Sultan iyice merak etmiş korumaları da göndermiş. O zaman elçi sultanın yanındaki iki kölemen korumaya bakmış. Demiş ki, “Onları da gönder. “Sultan demiş ki; “Onları göndermem, onlar benim oğullarım, en çok onlara güvenirim. Biz üçümüz bir kişiyiz” demiş. “Hadi söyle yahut ta git.” O zaman elçi o iki kölemen korumaya dönmüş demiş ki; “size kılıçlarınızı çekin ve hükümdara kıyın desem ne yaparsınız?” İki adam tereddüt bile etmemiş, “Emrin olur” demişler. Bunun üzerine elçi arkasına bile bakmadan çekip gitmiş. Ertesi gün Sultan Selahattin, Hasan Sabbah’ın peşine gönderdiği kelle avcılarını geri çağırmış. 

“Neden sultanı öldürmezler? Sultanı öldürmek için emir almamışlardır.

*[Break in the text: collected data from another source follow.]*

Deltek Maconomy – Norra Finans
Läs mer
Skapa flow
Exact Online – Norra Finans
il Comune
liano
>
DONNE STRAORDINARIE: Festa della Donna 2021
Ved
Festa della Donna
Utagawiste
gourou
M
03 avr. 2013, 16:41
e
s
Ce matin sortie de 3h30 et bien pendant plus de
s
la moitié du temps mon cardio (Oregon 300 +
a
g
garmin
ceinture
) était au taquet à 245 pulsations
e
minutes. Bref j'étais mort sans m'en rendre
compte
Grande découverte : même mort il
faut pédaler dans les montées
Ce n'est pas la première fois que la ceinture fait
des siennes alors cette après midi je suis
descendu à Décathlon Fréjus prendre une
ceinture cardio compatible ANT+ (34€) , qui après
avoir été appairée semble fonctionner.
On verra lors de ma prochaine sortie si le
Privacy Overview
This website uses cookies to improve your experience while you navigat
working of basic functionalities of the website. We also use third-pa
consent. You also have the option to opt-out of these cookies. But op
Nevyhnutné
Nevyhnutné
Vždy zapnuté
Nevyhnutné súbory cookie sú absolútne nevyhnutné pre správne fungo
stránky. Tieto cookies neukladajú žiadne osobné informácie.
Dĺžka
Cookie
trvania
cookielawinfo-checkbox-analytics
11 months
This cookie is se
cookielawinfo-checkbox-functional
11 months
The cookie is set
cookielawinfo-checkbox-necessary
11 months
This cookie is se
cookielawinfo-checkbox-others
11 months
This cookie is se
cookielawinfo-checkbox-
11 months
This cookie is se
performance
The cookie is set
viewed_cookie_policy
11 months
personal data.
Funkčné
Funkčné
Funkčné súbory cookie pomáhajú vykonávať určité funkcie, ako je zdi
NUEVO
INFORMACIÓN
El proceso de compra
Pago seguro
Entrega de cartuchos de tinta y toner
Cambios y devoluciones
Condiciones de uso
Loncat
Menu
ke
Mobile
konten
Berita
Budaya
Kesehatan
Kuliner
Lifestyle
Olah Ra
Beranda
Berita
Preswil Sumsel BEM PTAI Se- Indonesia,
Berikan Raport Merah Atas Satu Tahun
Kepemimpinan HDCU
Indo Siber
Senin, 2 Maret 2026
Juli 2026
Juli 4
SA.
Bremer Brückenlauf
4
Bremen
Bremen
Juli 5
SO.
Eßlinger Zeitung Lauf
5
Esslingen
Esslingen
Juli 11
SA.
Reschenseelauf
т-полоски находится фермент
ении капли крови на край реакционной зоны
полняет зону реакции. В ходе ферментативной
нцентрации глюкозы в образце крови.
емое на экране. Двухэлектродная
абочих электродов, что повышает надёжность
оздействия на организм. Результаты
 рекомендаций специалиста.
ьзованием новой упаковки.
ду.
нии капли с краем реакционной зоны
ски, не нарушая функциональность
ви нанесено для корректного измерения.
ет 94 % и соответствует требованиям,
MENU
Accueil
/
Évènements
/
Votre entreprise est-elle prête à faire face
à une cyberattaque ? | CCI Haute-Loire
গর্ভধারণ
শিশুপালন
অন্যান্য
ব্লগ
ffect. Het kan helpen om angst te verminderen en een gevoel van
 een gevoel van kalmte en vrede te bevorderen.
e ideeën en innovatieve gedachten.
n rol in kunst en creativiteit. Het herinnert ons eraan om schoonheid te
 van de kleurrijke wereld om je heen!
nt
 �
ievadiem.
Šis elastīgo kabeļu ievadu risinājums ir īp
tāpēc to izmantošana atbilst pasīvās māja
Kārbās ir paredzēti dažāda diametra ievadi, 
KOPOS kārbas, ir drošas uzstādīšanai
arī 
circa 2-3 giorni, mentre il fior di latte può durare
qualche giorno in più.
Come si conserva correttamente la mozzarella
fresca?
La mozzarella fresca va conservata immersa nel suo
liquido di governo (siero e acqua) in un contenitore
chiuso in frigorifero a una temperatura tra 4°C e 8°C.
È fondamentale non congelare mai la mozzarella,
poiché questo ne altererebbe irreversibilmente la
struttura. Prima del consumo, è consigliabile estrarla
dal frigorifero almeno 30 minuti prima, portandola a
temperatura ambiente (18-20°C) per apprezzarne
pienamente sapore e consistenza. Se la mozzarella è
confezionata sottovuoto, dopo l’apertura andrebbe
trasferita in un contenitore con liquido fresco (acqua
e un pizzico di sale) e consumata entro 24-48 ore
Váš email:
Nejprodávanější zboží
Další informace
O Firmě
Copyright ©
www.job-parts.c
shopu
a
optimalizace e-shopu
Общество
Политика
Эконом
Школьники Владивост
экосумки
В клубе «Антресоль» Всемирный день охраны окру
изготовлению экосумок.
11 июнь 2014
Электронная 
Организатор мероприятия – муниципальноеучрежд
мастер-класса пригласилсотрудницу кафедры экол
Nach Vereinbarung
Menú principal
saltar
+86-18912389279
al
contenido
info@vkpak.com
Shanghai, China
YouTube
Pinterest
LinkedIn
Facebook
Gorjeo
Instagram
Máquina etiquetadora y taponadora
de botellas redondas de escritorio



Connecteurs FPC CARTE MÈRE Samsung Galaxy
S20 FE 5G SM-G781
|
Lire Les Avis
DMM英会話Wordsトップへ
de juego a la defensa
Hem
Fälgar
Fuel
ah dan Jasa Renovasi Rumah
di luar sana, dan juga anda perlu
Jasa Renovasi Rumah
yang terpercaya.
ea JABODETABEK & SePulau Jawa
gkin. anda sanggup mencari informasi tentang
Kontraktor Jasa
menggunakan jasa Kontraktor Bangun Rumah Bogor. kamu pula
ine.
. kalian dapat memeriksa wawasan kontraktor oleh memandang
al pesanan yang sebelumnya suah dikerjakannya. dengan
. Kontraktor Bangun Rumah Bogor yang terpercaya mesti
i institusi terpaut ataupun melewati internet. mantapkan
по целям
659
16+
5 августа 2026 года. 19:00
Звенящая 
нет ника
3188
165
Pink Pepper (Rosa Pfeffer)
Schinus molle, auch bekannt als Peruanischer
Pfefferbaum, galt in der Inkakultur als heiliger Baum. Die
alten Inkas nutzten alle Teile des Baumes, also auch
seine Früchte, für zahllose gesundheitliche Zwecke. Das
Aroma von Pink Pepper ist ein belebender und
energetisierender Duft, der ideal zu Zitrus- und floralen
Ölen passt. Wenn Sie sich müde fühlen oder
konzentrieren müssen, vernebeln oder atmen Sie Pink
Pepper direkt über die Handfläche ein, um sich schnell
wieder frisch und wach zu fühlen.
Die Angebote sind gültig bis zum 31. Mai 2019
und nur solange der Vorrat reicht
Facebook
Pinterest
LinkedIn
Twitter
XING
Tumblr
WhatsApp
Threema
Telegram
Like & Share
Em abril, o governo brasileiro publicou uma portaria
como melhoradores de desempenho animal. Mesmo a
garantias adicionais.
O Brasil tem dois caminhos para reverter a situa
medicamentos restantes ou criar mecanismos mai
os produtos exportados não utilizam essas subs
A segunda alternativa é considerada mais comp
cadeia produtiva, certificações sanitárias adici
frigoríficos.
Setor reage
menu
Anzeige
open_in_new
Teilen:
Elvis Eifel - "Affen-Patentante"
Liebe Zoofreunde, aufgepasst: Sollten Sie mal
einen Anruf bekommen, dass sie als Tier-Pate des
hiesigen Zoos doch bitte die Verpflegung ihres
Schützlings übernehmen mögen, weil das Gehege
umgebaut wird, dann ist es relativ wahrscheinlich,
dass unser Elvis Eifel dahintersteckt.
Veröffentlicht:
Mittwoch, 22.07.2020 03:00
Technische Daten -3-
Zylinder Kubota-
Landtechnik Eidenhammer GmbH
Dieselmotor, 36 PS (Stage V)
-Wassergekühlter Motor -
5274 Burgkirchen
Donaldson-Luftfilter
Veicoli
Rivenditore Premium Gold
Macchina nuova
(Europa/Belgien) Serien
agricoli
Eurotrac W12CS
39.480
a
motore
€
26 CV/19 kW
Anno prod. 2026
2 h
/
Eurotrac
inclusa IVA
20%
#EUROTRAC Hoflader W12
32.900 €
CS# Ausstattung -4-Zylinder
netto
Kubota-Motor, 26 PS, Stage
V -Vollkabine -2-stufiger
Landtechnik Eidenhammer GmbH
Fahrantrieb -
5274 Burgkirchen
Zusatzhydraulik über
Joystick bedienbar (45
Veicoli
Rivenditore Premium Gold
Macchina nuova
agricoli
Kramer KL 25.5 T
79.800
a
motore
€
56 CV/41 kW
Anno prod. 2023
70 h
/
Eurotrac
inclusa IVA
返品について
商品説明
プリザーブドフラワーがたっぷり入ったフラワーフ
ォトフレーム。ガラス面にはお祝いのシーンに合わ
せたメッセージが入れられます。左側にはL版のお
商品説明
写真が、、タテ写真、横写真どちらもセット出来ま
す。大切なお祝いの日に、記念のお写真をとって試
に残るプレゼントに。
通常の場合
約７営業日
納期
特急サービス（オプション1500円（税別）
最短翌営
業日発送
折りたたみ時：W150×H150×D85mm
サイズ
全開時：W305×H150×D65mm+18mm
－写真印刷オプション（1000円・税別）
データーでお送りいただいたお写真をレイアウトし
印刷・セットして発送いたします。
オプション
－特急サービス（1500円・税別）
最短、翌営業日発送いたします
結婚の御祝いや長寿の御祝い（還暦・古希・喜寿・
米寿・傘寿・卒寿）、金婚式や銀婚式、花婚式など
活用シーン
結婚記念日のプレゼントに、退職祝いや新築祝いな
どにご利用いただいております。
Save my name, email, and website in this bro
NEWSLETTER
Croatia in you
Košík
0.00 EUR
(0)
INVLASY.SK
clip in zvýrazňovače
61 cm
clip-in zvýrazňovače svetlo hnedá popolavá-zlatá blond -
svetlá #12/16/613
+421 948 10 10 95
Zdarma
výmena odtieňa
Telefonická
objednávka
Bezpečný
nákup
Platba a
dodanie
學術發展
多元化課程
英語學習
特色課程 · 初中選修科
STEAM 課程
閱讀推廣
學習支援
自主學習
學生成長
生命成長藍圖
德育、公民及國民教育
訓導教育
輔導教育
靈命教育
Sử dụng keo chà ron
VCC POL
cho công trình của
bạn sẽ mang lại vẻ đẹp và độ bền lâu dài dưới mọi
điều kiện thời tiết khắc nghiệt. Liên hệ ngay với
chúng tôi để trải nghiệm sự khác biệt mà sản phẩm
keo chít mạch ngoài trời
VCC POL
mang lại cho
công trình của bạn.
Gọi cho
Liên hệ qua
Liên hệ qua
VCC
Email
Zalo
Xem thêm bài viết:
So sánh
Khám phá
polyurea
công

Bu bir paranoya mıdır? Olabilir.
Hz. Hamza gibi bir kahraman Çağrı’da duymuşsunuzdur şöyle diyordu: “Gözümün gördüğü hiç bir şeyden korkmam”
Biz Fuat Avni başta bunların gerçek fedailerini, gerçek fiillerini maalesef halen görmüyoruz, göremiyoruz.
Fuat Avni’yi deşifre edin, cezasını kesin. Bu adımı atlayan bütün cezalandırmalar boş. Burası Asya, bu adamlar Haşhaşi.